# Vacation Internationale



## slip (Mar 15, 2012)

I'm thinking about a VI points package. Does it matter where the home resort is
in this system? Can any one lead me to a points chart? I've been searching old
threads and it said roughly 70 points for a one bedroom for a week and 105 for
a 2 bedroom? Is that correct or still correct.
Thanks for any help!!


----------



## aliikai2 (Mar 15, 2012)

*did you read my primer ?*

http://www.tug2.net/advice/vts.htm which is mostly correct. 

The point charts are per resort , unit size and season but a general rule is a prime studio will be about 80 points for a week, 1 bedroom 105, 2 bedroom 129.
Each resort has 3 seasons, even in Hawaii. After you read my primer, feel free to ask any questions, Greg


----------



## slip (Mar 15, 2012)

Thanks Greg, that's exactly what I was looking for.

##############################

**CHALLENGE A**. In the Vacation Internationale thread, how many seasons does each resort have?

Data entries
##############################

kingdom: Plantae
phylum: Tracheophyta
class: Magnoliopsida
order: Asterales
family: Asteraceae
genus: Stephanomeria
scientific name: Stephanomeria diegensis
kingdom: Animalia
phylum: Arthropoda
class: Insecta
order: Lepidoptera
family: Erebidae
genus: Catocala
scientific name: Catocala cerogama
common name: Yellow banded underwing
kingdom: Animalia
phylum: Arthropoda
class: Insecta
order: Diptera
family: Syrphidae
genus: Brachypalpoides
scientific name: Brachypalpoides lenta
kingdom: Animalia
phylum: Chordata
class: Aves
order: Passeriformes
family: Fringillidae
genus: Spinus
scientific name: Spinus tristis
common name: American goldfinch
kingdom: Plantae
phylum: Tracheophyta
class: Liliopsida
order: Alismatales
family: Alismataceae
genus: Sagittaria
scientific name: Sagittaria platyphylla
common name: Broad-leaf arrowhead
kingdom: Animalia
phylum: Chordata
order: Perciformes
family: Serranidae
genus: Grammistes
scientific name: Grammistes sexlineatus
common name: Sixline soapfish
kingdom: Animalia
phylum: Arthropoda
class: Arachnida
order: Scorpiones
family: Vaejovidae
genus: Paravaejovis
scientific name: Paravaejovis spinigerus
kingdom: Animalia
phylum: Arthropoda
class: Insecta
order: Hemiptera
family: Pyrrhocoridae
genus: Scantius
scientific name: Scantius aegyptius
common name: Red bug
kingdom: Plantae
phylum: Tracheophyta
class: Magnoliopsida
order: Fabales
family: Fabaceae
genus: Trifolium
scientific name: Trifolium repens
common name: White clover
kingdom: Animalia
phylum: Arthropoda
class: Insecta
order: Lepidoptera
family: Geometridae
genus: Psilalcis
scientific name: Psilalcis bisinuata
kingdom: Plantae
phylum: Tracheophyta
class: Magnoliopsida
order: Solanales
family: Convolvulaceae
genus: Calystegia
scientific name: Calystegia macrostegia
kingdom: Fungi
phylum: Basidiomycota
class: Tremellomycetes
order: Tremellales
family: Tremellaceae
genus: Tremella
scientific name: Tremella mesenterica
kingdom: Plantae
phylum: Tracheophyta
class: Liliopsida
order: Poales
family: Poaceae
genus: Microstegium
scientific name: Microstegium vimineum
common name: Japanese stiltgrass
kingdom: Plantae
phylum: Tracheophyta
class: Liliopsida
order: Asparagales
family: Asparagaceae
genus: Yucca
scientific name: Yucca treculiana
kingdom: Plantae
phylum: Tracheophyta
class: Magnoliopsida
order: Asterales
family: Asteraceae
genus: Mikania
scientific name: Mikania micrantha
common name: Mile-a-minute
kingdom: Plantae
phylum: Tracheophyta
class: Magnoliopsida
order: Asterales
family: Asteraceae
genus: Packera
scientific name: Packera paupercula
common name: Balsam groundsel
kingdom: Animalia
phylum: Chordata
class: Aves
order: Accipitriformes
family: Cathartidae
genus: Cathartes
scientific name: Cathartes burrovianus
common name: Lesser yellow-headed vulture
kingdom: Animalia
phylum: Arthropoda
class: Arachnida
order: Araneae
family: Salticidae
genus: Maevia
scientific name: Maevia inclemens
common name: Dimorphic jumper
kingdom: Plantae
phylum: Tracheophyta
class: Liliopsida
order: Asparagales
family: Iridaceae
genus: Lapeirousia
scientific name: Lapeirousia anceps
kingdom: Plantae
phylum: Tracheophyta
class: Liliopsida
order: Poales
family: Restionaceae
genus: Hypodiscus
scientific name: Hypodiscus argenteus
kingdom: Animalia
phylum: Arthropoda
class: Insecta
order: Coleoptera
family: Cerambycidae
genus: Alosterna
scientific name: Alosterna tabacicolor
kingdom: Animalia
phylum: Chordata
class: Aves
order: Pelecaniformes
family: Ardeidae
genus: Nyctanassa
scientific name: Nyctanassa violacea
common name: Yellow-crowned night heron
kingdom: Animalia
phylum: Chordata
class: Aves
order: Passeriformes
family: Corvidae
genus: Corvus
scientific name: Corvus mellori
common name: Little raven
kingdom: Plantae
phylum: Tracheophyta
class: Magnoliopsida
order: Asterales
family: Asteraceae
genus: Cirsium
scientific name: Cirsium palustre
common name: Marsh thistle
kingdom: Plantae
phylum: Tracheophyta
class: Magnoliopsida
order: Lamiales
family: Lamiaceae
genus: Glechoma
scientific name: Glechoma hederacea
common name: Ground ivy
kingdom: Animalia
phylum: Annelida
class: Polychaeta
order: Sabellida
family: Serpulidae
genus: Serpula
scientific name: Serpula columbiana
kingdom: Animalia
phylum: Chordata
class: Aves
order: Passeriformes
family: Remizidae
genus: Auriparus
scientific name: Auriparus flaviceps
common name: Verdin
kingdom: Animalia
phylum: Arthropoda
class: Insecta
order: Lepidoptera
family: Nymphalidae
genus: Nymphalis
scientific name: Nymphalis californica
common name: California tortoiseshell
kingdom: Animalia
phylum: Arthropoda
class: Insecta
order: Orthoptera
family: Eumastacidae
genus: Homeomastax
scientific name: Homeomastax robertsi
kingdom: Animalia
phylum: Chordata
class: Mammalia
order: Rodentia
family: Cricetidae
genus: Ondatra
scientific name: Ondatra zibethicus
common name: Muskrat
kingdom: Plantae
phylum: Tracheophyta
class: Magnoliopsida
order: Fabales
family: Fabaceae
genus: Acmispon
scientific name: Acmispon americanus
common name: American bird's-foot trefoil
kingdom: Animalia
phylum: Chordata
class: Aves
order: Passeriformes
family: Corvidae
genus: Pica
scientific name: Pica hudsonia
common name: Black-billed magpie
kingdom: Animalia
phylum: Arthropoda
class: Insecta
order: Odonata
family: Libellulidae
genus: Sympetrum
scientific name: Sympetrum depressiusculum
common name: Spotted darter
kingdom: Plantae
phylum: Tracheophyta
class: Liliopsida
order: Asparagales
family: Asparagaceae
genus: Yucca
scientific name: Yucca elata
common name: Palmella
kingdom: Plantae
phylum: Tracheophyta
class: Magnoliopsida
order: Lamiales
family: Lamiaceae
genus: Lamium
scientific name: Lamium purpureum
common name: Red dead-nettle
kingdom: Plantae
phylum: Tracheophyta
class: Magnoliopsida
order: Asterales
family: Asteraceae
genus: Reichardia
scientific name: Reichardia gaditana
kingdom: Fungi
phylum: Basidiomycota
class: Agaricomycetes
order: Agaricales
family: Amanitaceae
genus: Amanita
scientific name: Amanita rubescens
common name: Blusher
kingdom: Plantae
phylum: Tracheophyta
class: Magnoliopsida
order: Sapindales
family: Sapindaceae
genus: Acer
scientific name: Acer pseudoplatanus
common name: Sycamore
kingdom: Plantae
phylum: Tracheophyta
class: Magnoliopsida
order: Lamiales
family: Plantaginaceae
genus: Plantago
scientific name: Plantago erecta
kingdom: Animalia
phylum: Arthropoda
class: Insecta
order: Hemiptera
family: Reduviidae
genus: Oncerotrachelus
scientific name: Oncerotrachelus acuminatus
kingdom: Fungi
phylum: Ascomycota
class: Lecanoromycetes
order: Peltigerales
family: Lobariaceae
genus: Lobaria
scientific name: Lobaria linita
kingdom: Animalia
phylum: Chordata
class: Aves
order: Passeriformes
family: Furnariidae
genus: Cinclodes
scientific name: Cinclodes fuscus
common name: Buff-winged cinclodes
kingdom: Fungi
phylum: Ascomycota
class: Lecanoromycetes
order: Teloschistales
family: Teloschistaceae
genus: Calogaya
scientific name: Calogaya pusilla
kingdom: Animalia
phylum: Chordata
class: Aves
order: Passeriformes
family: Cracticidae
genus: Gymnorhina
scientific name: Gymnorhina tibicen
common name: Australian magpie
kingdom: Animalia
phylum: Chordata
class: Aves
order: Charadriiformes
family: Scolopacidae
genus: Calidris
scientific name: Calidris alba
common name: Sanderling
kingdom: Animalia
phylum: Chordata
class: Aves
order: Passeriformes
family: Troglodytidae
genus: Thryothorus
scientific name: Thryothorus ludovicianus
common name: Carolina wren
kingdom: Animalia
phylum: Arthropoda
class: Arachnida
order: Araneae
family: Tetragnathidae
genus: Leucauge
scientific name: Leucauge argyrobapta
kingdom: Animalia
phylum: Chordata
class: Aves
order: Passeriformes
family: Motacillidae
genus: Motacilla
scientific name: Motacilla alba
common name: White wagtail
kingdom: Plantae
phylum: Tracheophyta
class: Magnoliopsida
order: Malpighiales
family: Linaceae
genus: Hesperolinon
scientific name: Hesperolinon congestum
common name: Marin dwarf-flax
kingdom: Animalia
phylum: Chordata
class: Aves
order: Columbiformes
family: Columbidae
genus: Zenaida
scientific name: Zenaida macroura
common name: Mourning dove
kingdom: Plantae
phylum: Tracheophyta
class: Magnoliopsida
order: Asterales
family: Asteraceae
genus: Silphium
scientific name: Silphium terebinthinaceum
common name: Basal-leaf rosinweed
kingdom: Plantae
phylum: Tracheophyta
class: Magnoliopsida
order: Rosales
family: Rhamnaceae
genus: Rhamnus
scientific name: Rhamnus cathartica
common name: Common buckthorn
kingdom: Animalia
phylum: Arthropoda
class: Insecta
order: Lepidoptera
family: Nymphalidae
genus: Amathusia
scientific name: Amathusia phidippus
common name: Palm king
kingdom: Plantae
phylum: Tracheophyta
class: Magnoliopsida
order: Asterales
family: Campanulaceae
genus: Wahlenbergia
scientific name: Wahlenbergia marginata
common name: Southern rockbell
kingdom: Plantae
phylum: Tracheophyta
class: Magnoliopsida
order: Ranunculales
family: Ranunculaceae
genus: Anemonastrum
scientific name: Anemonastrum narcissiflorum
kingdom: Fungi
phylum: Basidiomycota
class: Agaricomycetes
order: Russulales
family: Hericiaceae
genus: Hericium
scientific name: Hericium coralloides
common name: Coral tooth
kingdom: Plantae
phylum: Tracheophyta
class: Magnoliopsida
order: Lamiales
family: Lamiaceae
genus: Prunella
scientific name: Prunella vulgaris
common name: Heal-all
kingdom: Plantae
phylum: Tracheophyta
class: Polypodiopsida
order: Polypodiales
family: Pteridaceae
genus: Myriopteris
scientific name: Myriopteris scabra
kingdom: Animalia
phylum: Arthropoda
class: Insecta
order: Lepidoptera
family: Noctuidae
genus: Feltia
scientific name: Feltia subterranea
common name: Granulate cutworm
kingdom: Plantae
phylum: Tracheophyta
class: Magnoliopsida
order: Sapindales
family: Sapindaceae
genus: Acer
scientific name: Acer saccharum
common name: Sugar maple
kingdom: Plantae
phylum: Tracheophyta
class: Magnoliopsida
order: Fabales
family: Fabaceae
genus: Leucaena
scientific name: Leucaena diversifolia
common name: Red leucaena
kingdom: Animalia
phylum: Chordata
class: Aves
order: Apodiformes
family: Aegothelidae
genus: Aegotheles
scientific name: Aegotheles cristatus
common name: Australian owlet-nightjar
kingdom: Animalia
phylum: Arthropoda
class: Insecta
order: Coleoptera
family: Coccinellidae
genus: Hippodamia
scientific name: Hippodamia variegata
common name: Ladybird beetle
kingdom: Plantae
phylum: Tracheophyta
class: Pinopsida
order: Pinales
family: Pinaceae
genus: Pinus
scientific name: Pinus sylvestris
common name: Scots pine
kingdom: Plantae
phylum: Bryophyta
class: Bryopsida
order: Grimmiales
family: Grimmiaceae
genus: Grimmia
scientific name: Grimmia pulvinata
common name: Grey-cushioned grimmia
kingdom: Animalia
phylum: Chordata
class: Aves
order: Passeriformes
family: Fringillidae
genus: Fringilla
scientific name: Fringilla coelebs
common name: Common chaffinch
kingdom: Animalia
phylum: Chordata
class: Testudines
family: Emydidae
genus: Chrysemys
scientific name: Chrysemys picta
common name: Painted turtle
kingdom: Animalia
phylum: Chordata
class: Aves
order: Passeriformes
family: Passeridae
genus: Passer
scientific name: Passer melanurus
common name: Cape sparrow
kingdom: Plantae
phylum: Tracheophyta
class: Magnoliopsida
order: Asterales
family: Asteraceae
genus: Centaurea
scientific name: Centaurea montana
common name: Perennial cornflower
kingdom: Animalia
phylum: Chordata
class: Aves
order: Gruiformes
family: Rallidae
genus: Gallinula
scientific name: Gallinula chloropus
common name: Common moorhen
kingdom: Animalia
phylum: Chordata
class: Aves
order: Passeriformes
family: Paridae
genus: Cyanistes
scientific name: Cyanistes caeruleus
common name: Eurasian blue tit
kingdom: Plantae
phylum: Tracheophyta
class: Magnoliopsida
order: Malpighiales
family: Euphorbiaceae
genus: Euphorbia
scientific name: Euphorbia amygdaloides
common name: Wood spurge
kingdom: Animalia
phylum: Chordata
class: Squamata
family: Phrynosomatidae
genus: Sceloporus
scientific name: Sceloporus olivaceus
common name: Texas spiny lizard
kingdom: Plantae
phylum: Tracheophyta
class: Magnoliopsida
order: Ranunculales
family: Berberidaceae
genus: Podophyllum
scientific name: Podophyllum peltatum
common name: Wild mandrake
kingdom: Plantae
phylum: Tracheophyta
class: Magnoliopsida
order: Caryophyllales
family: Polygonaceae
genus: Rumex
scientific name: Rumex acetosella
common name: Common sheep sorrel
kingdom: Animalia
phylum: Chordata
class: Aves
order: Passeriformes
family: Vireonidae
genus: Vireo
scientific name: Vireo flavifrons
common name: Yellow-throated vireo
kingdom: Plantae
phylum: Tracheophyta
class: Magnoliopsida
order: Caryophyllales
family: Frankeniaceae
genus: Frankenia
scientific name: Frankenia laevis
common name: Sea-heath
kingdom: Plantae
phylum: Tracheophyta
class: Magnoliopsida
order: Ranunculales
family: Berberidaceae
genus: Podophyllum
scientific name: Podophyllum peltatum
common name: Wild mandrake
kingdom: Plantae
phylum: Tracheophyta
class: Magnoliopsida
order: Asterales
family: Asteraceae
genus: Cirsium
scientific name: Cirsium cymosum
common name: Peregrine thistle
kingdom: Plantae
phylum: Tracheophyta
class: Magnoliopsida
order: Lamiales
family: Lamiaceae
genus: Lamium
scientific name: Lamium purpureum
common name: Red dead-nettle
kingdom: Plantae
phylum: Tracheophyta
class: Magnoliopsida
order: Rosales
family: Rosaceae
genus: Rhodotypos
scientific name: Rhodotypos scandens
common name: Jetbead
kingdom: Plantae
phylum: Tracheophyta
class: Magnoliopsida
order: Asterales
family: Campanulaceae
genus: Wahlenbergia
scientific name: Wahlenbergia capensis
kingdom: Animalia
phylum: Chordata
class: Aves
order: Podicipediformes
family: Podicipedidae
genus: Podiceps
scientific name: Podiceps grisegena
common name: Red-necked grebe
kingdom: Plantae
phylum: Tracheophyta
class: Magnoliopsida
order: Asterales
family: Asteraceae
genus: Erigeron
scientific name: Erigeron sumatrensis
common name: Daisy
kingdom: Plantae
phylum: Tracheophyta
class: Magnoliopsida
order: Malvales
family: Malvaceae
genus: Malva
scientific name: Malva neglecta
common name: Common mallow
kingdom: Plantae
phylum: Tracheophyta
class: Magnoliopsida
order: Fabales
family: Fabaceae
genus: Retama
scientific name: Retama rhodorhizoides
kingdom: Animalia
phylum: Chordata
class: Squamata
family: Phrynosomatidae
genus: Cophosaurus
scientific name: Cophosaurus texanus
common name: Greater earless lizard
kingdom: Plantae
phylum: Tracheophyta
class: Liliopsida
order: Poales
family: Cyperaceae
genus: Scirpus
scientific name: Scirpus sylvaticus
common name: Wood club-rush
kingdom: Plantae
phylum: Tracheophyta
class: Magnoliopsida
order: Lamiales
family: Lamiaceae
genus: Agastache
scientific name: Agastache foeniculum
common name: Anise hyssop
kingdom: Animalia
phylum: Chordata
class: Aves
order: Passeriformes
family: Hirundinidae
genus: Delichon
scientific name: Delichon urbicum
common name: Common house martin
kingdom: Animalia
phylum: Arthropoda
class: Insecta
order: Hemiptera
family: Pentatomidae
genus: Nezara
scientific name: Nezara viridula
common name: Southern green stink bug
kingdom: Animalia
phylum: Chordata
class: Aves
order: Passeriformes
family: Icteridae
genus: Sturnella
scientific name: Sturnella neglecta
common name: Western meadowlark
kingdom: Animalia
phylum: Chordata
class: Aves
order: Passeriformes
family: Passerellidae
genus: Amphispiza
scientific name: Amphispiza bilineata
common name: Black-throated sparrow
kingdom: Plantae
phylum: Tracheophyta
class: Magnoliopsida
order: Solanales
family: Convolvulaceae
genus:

##############################

**CHALLENGE B**. Present the stretch of the records from the line containing "common name: Broad-leaf arrowhead" through the line containing "genus: Paravaejovis" as a numbered list, leaving out any blank lines.

**COMPLETE ANSWER A**. Each resort has three seasons.

**COMPLETE ANSWER B**.
1. common name: Broad-leaf arrowhead
2. kingdom: Animalia
3. phylum: Chordata
4. order: Perciformes
5. family: Serranidae
6. genus: Grammistes
7. scientific name: Grammistes sexlineatus
8. common name: Sixline soapfish
9. kingdom: Animalia
10. phylum: Arthropoda
11. class: Arachnida
12. order: Scorpiones
13. family: Vaejovidae
14. genus: Paravaejovis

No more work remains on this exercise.